The world of Michael Bond’s irrepressible, marmalade-loving bear Paddington is to be re-created for an immersive theatre experience at London’s County Hall.

Audiences will be invited to explore the environs of 32 Windsor Gardens, where Paddington settles with the Brown family after arriving from Peru, including an array of familiar settings from Bond’s books. Opening later this year, The Paddington Bear Experience will unfold across a space of 26,000 sq ft at the building, a former local government headquarters, on the Thames. The production is designed by Immersive Octopus, the creative collective behind Peaky Blinders: The Rise, which runs in London until May and brings to life the violent world of the gangster TV series.
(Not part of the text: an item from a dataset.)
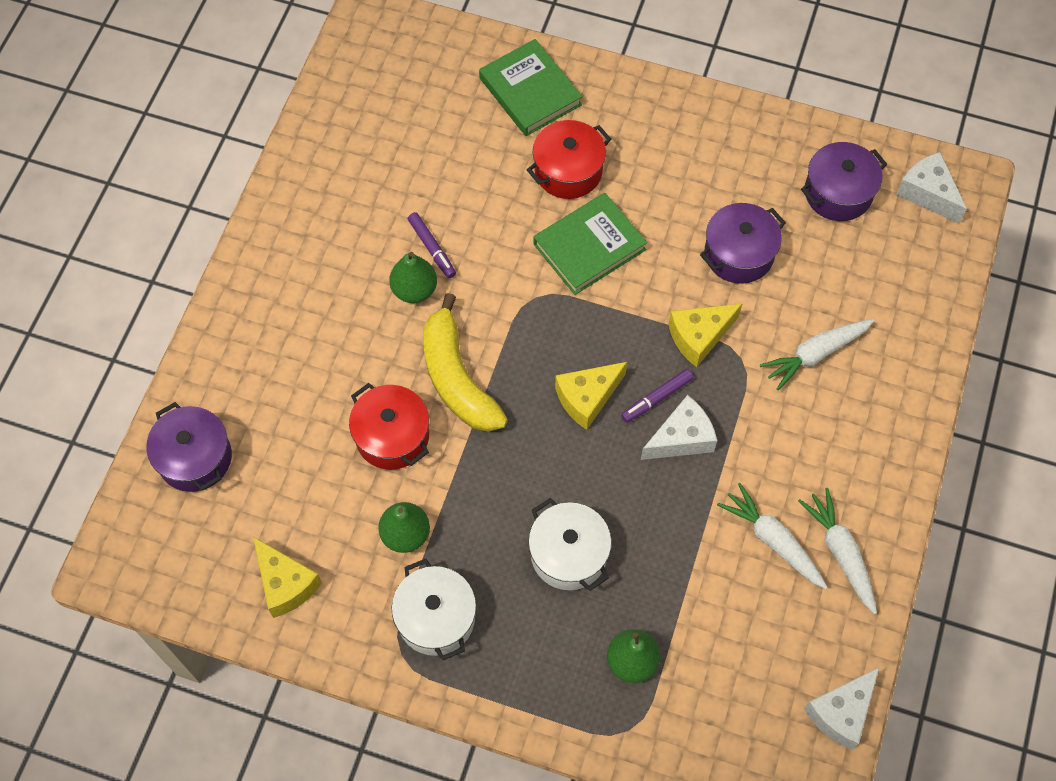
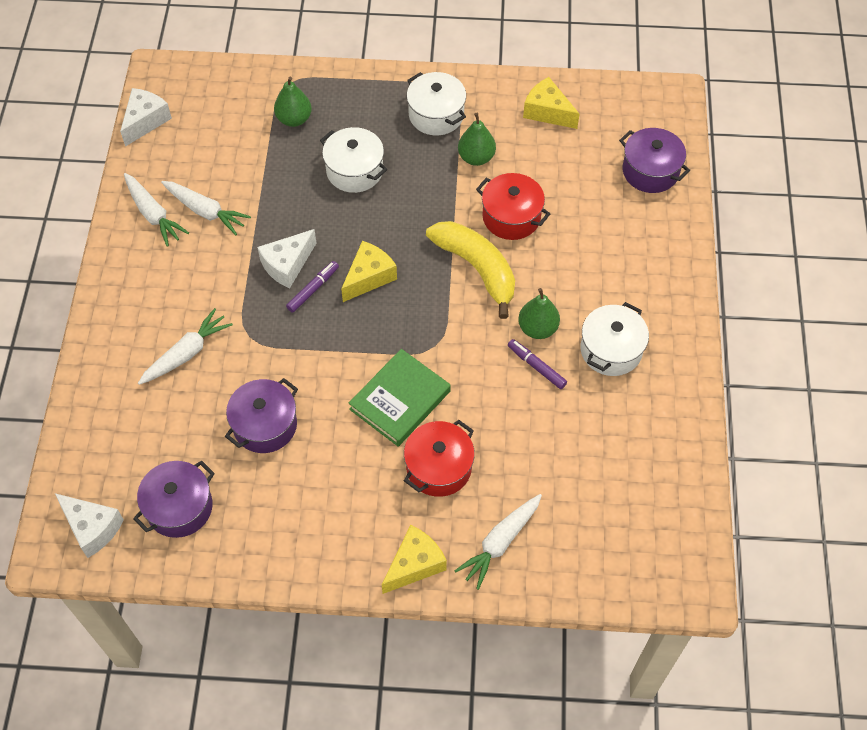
camera: 165 degrees right, 5 degrees down
(345, 247) = (611, 350): none -> white pot
(530, 91) = (500, 543): green book -> white carrot
(699, 337) = (287, 345): yellow cheese -> yellow cheese (414, 564)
The beloved, accident-prone Paddington – famous for his blue duffel coat and battered red hat, often concealing a sticky sandwich – will star in a considerably more family-friendly affair. Designer Rebecca Brower, who has been working on the Path Entertainment Group’s show for six months, said its multi-sensory, interactive mix of games, live performance and video content “works for all ages” – from young cubs to great aunts.

Written by Katie Lyons, the experience has a narrative built around helping the Brown family prepare for a special occasion. “We don’t want to give too much away,” said Brower, adding that the appearance of Paddington himself will be part of the surprise. “I can say that Paddington is present but I can’t say yet how he will be present,” she said with a laugh.

Fans of the Paddington books and cartoons will find all sorts of “hidden nods” to those worlds around the experience but Brower said that the aesthetic is mostly inspired by the two live-action films, in which Ben Whishaw voiced a CGI Paddington, released in 2014 and 2017. “I read the books as a kid,” said Brower. “When the films came out, I really fell in love even more with the character.” She visited some of the London locations used in the films and aims to achieve a realistic design while presenting the capital with a similar “sort of magic that they brought into quite a grey city”.

Immersive Octopus’s previous productions include Doctor Who: Time Fracture, which opened in 2021. Brower created those designs during the Covid-19 pandemic, which required endless adjustments for different levels of social restrictions. After Covid rules were lifted, Peaky Blinders: The Rise was a way to “reach out to audiences who had been longing to come together and have a party”.

Immersive theatre is currently booming, with the Bridge’s production of the musical Guys and Dolls letting theatregoers intermingle with the actors and even dance with them for the show’s finale. Post-pandemic, many audiences crave “more than just sitting and watching a show” said Brower, who is designing interactive rooms where you can “touch everything, open drawers and cupboards, and climb into places and do stuff”. With themed food promised as part of the entertainment, that could well include enjoying your own marmalade sandwich.

The County Hall production of Agatha Christie’s courtroom thriller Witness for the Prosecution will continue to run alongside The Paddington Bear Experience.